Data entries
========

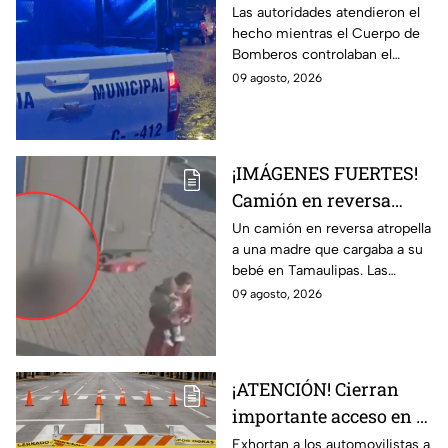
incendian casa en la
Las autoridades atendieron el
hecho mientras el Cuerpo de
colonia León I
Bomberos controlaban el
siniestro.
09 agosto, 2026
¡IMÁGENES FUERTES!
Camión en reversa
ATR0PELLA a madre
Un camión en reversa atropella
a una madre que cargaba a su
que cargaba a su BEBÉ
bebé en Tamaulipas. Las
y les pasa por encima;
fuertes imágenes captadas por
09 agosto, 2026
así ocurrió
una cámara de vigilancia.
¡ATENCIÓN! Cierran
importante acceso en el
Eje Metropolitano en
Exhortan a los automovilistas a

========

PROBLEM REQUIREMENTS
Only an exact copy of the lines from the top of the entries through the line with "una cámara de vigilancia.", both included, should be given, with all pictures omitted.

YOUR RESPONSE
incendian casa en la
Las autoridades atendieron el
hecho mientras el Cuerpo de
colonia León I
Bomberos controlaban el
siniestro.
09 agosto, 2026
¡IMÁGENES FUERTES!
Camión en reversa
ATR0PELLA a madre
Un camión en reversa atropella
a una madre que cargaba a su
que cargaba a su BEBÉ
bebé en Tamaulipas. Las
y les pasa por encima;
fuertes imágenes captadas por
09 agosto, 2026
así ocurrió
una cámara de vigilancia.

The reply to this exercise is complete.